Lately I’ve been fascinated by the emotional R&B stylings of British song slayer and “Party in the U.S.A.” writer Jessie J, née a much more bland sounding Jessica Ellen Cornish. The first thing you’ll notice about Jessie J is that, well, she’s a little over the top. She’s like if Katy Perry, Joss Stone, and T-Boz from TLC had a baby, if that baby was blessed with unnaturally black, perfectly razed bangs and an assortment of neon press-on nails. Miss. J if you’re nasty is extensively stylized and her fresh look feels like a marriage between the glamour of old Hollywood and the edge of hip-hop. I’m sure looking like a tough bitch does nothing to alleviate the rampant lesbian rumors, but the fact is that underneath those clip-on bangs and behind those door knocker earrings is where she keeps all of that vocal voltage.
“Nobody’s Perfect” best displays Jessie’s range, but you don’t get the full effect unless you watch her perform it live. I’ve been playing this YouTube clip of her doing a slow-ended version of the song with nothing but a guitar, and it gives me chills to see how viciously she slays it. Wearing her requisite clip-on bangs she starts off low, an intense whisper. As the song builds towards the climax of the chorus she pulls back from the microphone and unleashes the wrath of her voice. The sound is simultaneously aggressive and smooth, charged yet buttery, playful yet unflinching, shaky and controlled. There are no wrong notes. It’s hard to place the style because there are elements of soul and R&B, and at several points you feel like this white girl is rapping at you. But that’s what makes her stand out vocally: the intensity, strangeness, and twang of her vibrato.

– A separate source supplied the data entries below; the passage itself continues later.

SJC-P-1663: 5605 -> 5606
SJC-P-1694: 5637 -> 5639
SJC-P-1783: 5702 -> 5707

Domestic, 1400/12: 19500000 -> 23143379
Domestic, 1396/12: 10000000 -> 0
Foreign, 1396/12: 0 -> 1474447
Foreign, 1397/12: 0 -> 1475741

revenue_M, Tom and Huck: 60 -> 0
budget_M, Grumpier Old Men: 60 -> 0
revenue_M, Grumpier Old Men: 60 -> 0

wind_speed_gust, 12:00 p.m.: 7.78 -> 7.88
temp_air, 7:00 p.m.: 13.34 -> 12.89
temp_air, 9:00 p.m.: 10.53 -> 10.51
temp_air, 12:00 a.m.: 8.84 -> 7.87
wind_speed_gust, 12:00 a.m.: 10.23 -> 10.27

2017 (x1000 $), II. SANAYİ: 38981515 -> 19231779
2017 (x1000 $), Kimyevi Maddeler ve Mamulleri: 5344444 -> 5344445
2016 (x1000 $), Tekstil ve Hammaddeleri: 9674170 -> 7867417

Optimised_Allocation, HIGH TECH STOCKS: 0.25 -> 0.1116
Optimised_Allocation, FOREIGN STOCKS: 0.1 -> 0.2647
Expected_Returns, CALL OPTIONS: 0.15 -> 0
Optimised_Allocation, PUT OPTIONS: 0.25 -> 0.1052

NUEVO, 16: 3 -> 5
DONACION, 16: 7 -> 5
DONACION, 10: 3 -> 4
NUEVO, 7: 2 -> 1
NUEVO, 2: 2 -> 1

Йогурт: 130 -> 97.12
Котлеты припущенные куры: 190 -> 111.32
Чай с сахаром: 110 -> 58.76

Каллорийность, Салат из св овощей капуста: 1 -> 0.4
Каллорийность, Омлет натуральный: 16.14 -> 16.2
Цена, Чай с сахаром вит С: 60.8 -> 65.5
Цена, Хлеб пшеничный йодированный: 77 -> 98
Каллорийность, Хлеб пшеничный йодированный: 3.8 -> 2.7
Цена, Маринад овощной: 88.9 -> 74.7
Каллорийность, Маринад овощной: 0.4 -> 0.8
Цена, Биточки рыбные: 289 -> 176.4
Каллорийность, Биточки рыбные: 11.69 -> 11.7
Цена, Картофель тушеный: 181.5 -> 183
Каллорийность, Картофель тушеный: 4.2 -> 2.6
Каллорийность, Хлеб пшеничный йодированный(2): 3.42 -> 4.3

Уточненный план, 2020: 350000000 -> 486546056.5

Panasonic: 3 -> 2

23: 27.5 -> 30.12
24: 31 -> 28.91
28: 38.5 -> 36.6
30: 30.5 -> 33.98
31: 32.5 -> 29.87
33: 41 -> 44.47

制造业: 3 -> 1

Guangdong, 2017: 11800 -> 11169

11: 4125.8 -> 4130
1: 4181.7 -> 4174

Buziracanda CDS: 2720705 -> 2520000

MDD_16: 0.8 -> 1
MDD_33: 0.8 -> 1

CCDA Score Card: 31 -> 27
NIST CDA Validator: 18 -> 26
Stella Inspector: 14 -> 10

It’s fascinating to watch singers create music in the middle of a live performance because, with a good singer anyway, you can see how the song grabs hold of the performer emotionally; the singer’s job is to exorcise the music out. It is not a singing just to sing—it is a singing out of need, as if to say there is this thing inside me that I have to get out. I suppose that what makes a good singer a good singer is the sense of urgency with which a song is sung. In the clip above I love hearing her sing, but I also love watching the theatrics of her body. She is barely able to contain herself as she sings. At more than one juncture in the song her body shakes, or she angrily rips off her headphones, or she points up to hit a high note or she wiggles her fingers as a way to facilitate the vibrato. These nervous tics are, for me, just as interesting as the tone and quality of the notes sung because they reveal a kind of presence. They are moments of the transfer of energy, of intensity. To captivate an audience is to claim an entire space that simply, and boringly, returns back to normal at the end of the performance. You spend time watching a performer, being sucked into their presence and then all of a sudden: it’s over. Where does all this power come from?
I’ve often wondered why there aren’t more amazing voices like hers on the radio. Some say that pop music is not necessarily meant for great voices, that the popocracy is just a capitalist machine where the performers themselves are completely interchangeable. But there was a moment in pop music—Whitney, Mariah, Christina—where the big voice was in. These kinds of voices only come around once in a while, and for my generation that’s Jennifer Hudson, Elise Testone from American Idol (I SAID IT!), Beyoncé, Adele, Christina Aguilera, Amy Winehouse and now Jessie J. It’s funny, then, that in watching The Voice this week, where an exasperated and still perplexingly blonde Christina Aguilera could barely walk in her stilettos, let alone sing her own song, I realized that Jessie J fills the shoes on the pop charts that Christina would have if she ever got it together. Though her debut album Who You Are is only so-so, with “Nobody’s Perfect” being the best track, I’m hopeful that her second coming will take things to the next level.